* _JOB ITEM_
Only some lines are wanted. Transcribe, exactly, the lines below from the line with "[822,71,856,87] rise -> [759,58,801,73] arise" up to and including the line with "[316,309,382,325] choose ->".

* _DATA FOR THIS EXERCISE_
********

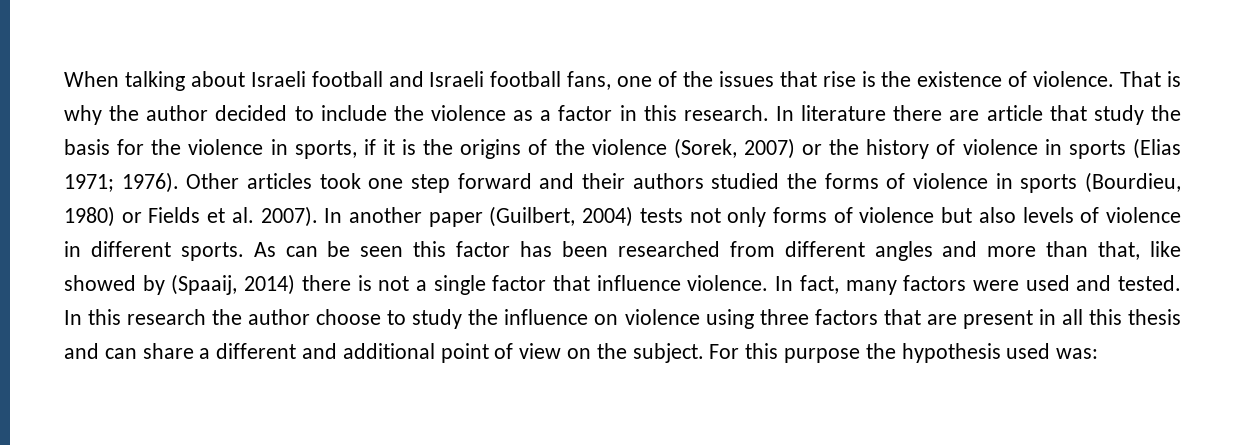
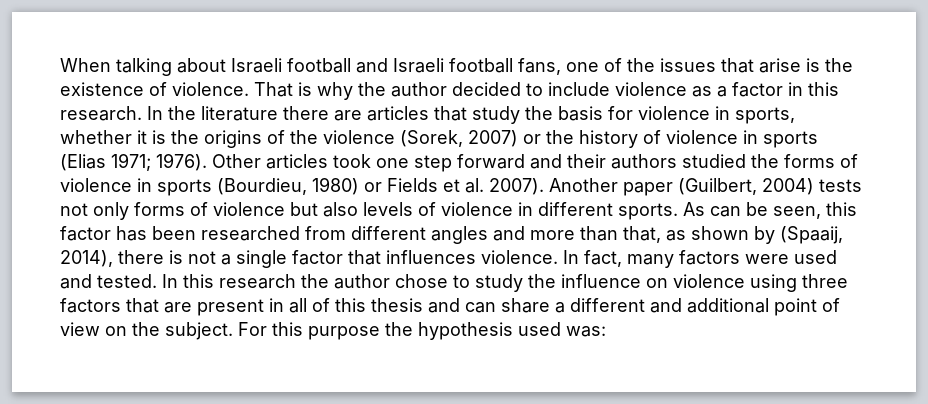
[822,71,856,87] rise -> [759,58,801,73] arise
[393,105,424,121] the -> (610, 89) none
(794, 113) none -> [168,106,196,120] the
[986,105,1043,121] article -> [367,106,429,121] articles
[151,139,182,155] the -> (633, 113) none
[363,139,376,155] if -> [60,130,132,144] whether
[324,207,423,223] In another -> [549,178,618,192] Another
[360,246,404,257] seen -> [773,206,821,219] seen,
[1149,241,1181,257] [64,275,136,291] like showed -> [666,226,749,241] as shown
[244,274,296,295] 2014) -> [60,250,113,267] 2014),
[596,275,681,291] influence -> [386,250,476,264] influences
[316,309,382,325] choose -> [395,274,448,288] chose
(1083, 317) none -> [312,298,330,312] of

********

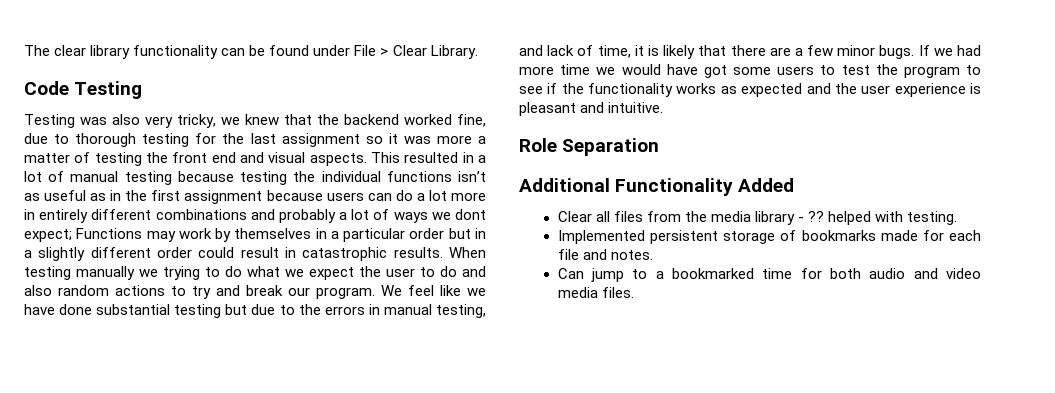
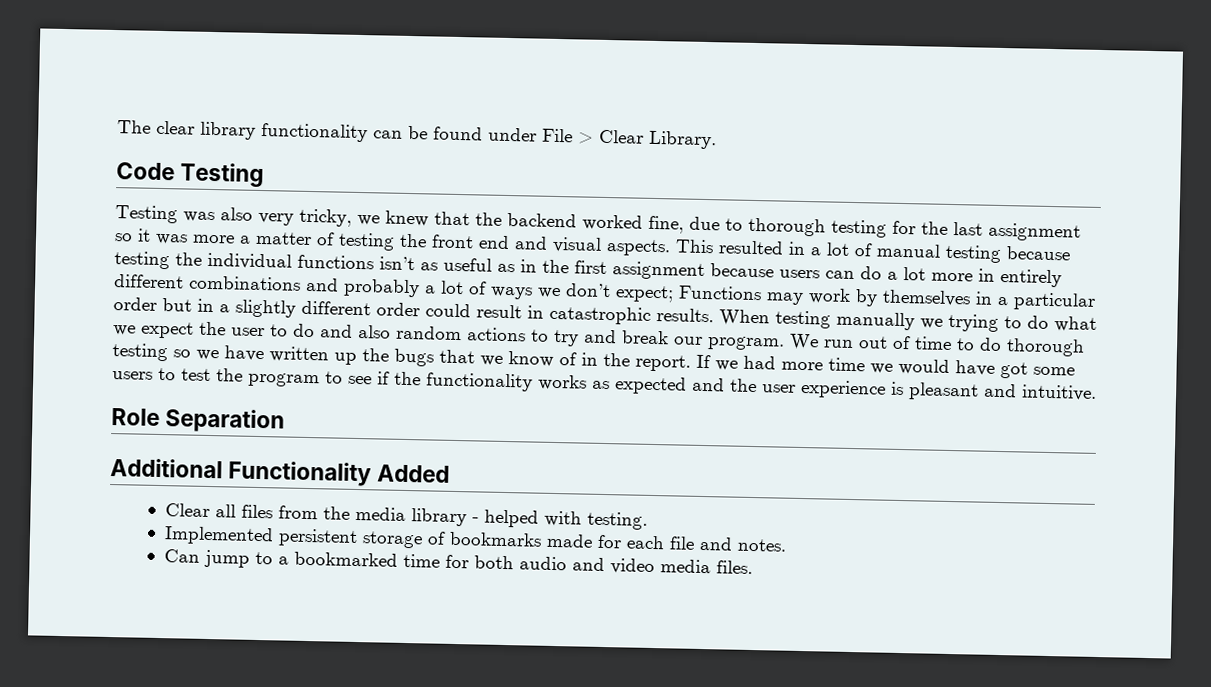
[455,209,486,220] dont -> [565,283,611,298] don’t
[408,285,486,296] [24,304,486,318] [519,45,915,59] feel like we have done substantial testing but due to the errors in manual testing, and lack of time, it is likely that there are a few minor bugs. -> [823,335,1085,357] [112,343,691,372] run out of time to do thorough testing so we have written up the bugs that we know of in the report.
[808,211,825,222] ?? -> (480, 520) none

********

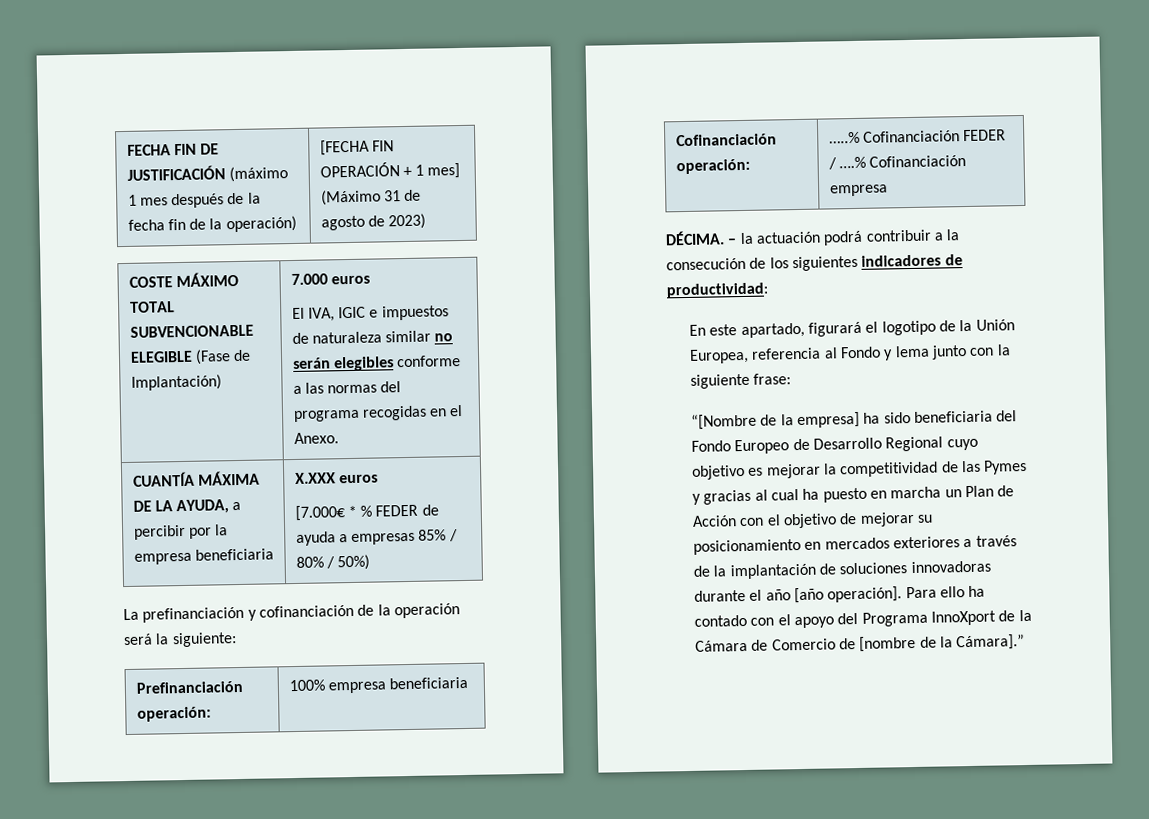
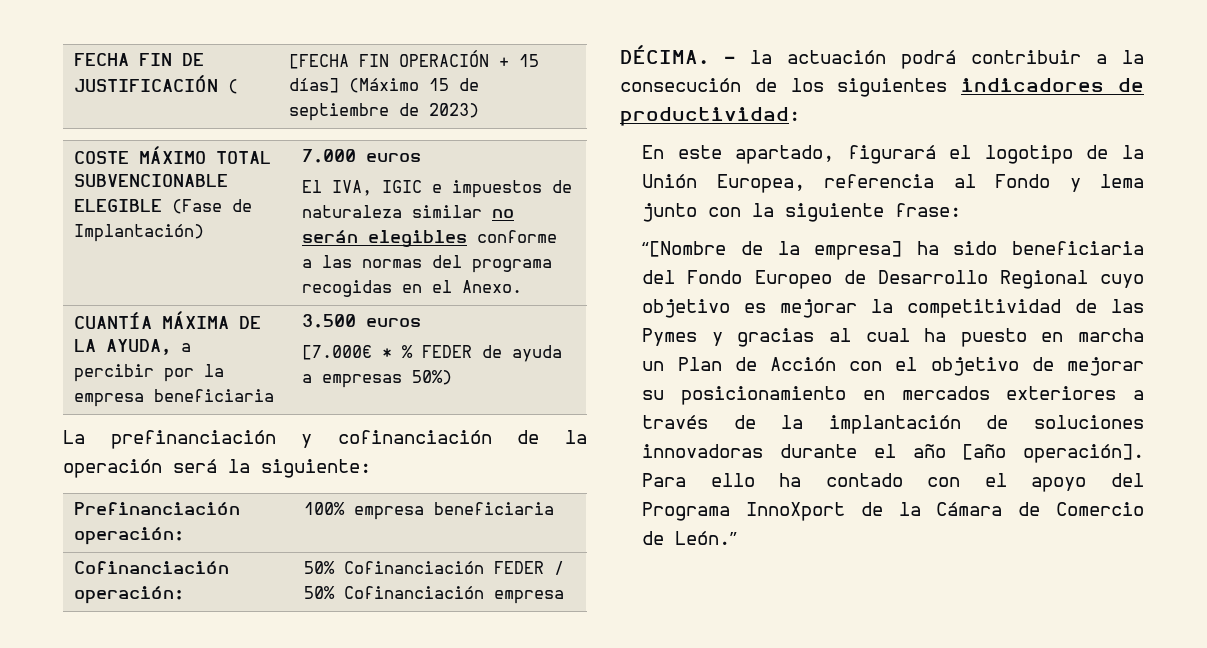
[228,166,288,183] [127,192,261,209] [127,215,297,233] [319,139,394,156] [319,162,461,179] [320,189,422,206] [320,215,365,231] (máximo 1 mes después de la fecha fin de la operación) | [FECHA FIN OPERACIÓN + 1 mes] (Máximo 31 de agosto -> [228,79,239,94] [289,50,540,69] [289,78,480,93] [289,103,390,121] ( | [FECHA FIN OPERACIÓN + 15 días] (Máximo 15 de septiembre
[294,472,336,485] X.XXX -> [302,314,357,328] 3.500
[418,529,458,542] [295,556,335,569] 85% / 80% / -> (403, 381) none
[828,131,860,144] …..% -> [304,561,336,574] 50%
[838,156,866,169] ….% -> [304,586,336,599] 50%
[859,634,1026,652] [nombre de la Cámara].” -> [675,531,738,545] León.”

********

* _YOUR SOLUTION_
[822,71,856,87] rise -> [759,58,801,73] arise
[393,105,424,121] the -> (610, 89) none
(794, 113) none -> [168,106,196,120] the
[986,105,1043,121] article -> [367,106,429,121] articles
[151,139,182,155] the -> (633, 113) none
[363,139,376,155] if -> [60,130,132,144] whether
[324,207,423,223] In another -> [549,178,618,192] Another
[360,246,404,257] seen -> [773,206,821,219] seen,
[1149,241,1181,257] [64,275,136,291] like showed -> [666,226,749,241] as shown
[244,274,296,295] 2014) -> [60,250,113,267] 2014),
[596,275,681,291] influence -> [386,250,476,264] influences
[316,309,382,325] choose -> [395,274,448,288] chose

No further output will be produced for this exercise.